See also the current Cerebras quickstart documentation, that uses a clone of Cerebras's abbreviated public "reference implementations" github repo rather than the full modelzoo.

Running a training job on the wafer in weight streaming mode

No CS2-nodes are currently configured for weight streaming mode. This section is currently a placeholder.

If not already done, copy the modelzoo tree:

cd ~/
mkdir ~/R1.5/
cp -r /software/cerebras/model_zoo/modelzoo ~/R1.5/modelzoo
then change to the TensorFlow GPT2 directory:
cd ~/R1.5/modelzoo/transformers/tf/gpt2
then edit the two instances of data_dir in configs/params_gpt2_small_ws.yaml (or in a copy of that file) as follows:
<     data_dir: "./input/pile_pretraining_gpt/train_msl2048/"
>     data_dir: "/software/cerebras/dataset/transformers/owt/openwebtext/owt_tfrecords_gpt2_msl2048/train/"
<     data_dir: "./input/pile_pretraining_gpt/val_msl2048/"
>     data_dir: "/software/cerebras/dataset/transformers/owt/openwebtext/owt_tfrecords_gpt2_msl2048/val/"
csrun_wse --cyclic --total-nodes=4 --single-task-nodes=2 python-ws  -p configs/params_gpt2_small.yaml  -m train --model_dir gpt2_small_owt_2048 --cs_ip $CS_IP

Running a training job on the CPU

The examples in the modelzoo will run in CPU mode, either using the csrun_cpu script, or in a singularity shell as shown below.

Using csrun_cpu

To separately compile and train,

# delete any existing compile artifacts and checkpoints
rm -r model_dir
csrun_cpu python --mode train --compile_only
csrun_cpu python --mode train --max_steps 400

Note: If no cs_ip is specified, a training run will be in cpu mode.

Change the max steps for the training run command line to something smaller than the default so that the training completes in a reasonable amount of time. (CPU mode is >2 orders of magnitude slower for many examples.)

Using a singularity shell

This illustrates how to create a singularity container.
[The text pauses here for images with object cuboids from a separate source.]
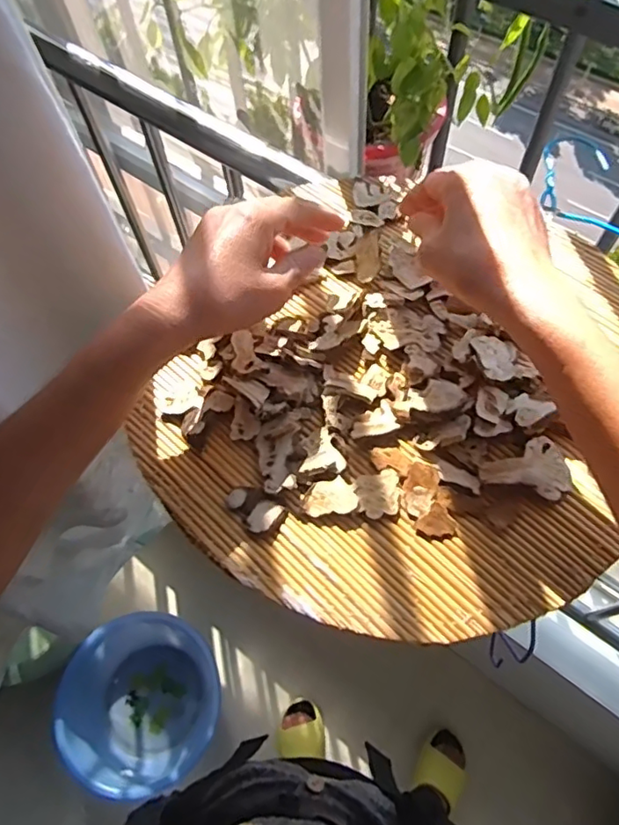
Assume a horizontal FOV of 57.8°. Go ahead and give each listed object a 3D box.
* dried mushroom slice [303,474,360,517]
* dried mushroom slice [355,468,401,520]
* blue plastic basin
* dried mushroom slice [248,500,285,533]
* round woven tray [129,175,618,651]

The -B /opt:/opt is an illustrative example of how to bind a directory to a singularity container. (The singularity containers by default bind both one's home directory and /tmp, read/write.)

cd ~/R1.5/modelzoo/fc_mnist/tf
singularity shell -B /opt:/opt /software/cerebras/cs2-02/container/cbcore_latest.sif
or, on cs2-01,
cd ~/R1.5/modelzoo/fc_mnist/tf
singularity shell -B /opt:/opt /software/cerebras/cs2-01/container/cbcore_latest.sif

At the shell prompt for the container,

#rm -r model_dir
# compile and train on the CPUs
python --mode train --max_steps 1000
python --mode eval --eval_steps 1000
# validate_only is the first portion of a compile
python --mode train --validate_only
# remove the existing compile and training artifacts
rm -r model_dir
# compile_only does a compile but no training
python --mode train --compile_only

Type exit at the shell prompt to exit the container.